When Ty Isaac broke free for a 76-yard touchdown run against UNLV last September, it looked like he was announcing his arrival as a force to be reckoned with in the Michigan football team’s backfield.

But after a two-fumble performance at Maryland two weeks later, and later an “internal matter” that led to him being temporarily left off the team’s dress list, Isaac plummeted down the depth chart. After getting just two carries each against Northwestern on Oct. 10 and Michigan State on Oct. 17, Isaac didn’t touch the ball again for the rest of the season, leaving his future in the Wolverine backfield in doubt.

Fast-forward six months later, though, and the redshirt junior has burst right back into the picture.

As the featured back for the Maize team in Michigan’s Spring Game on Friday night — last year’s top backs, senior De’Veon Smith and fifth-year senior Drake Johnson, both found themselves on the Blue team — Isaac picked up 10 carries and made the most of them.

Early in the second quarter, after netting zero yards on his first two attempts, Isaac took a handoff at midfield for a 29-yard gain down the right sideline, setting up a 13-yard touchdown pass for the Maize team’s first score of the game. On a nearly identical play in the third quarter, Isaac broke outside again, threw a stiff arm in the secondary and picked up 30 yards to the Blue 21-yard line. Five plays later, redshirt sophomore quarterback Wilton Speight found the end zone on a bootleg run that ended up being the game-winning touchdown.

Isaac looked like a different player under the lights Friday, and he felt like one, too. So far this offseason, Isaac has shed 14 pounds and five percent body fat.

“I feel a lot better, just all around, physically,” Isaac said. “I dropped some weight, lost some body fat and I just feel really good physically. I can play faster. … The difference between 10 pounds or 15 pounds is huge — I could even tell during conditioning stuff.”

It might be difficult to get carries in a backfield that already has a starter set in stone — after Smith picked up 753 rushing yards and six touchdowns last season, the coaching staff has made it clear that it’s his job to lose.

Smith didn’t play much in the Spring Game, though, saying he was trying to “get (his) body all the way healthy before the season.” With no other back getting more than five carries, it was Isaac’s time to shine. Lighter and faster, he showed signs of the skill set that made him a five-star Southern California recruit before he ultimately transferred to Michigan.

Smith has noticed the dramatic changes in Isaac’s appearance and playing style, too. Smith’s mindset hasn’t wavered with Isaac’s resurgence — he’s dead set on keeping his job as the lead back — but he understands the benefits of a capable complementary option, and he thinks Isaac could be that player.

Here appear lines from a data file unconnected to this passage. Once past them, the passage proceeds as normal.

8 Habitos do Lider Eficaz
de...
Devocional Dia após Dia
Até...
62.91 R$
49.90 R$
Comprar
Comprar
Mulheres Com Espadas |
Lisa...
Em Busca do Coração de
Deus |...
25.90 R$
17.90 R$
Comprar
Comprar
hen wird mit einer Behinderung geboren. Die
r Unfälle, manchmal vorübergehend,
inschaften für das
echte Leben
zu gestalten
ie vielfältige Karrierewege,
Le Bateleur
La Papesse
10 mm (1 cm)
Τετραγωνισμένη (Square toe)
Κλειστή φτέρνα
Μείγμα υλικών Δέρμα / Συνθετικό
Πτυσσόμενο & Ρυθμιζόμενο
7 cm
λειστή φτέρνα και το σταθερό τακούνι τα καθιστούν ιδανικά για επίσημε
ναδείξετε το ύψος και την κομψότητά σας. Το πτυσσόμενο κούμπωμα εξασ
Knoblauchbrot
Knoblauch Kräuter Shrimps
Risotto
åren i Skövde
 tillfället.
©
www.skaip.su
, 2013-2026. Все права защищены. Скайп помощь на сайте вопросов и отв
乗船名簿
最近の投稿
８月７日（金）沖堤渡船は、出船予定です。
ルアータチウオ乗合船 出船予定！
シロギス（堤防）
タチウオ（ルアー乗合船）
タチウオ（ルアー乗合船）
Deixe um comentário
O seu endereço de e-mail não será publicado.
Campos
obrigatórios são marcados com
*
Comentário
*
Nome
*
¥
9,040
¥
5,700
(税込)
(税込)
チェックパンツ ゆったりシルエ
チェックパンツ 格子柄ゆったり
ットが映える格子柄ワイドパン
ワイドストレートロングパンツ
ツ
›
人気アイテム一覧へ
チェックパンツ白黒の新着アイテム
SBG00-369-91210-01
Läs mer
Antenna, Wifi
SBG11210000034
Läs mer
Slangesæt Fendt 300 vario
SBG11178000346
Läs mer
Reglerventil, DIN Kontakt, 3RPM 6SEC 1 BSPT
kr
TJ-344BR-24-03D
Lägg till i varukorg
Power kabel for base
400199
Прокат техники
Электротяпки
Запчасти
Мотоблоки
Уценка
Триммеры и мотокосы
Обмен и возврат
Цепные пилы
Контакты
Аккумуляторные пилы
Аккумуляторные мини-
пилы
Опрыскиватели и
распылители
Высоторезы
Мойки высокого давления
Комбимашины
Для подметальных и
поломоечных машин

“Ty’s 6-(foot)-3, 230 (pounds). It’s gonna be trouble for teams, with two power backs,” Smith said. “We have a stable of backs — everybody could play right now. I’ll be happy whoever’s backing me up.”

As the only running back to gain more than 11 yards on the ground — he had 78 — Isaac certainly took advantage of his opportunity Friday night. His strong performance in the Spring Game was just the culmination of an improved spring, one that had Michigan coach Jim Harbaugh and fifth-year senior offensive lineman Kyle Kalis raving about his improvements over the last few weeks. Still, Isaac knows it’s going to take more than that to stay in the backfield mix in the fall.

“It’s good to hear it getting noticed,” Isaac said, “but it definitely can’t be something that you hear one time and think, ‘I’m all right, I’m good, I can lay back.’ I want to continue to be like that.

“Every time I come out, I want it to be noticed. I don’t have to talk about it. I’m just going to do it.”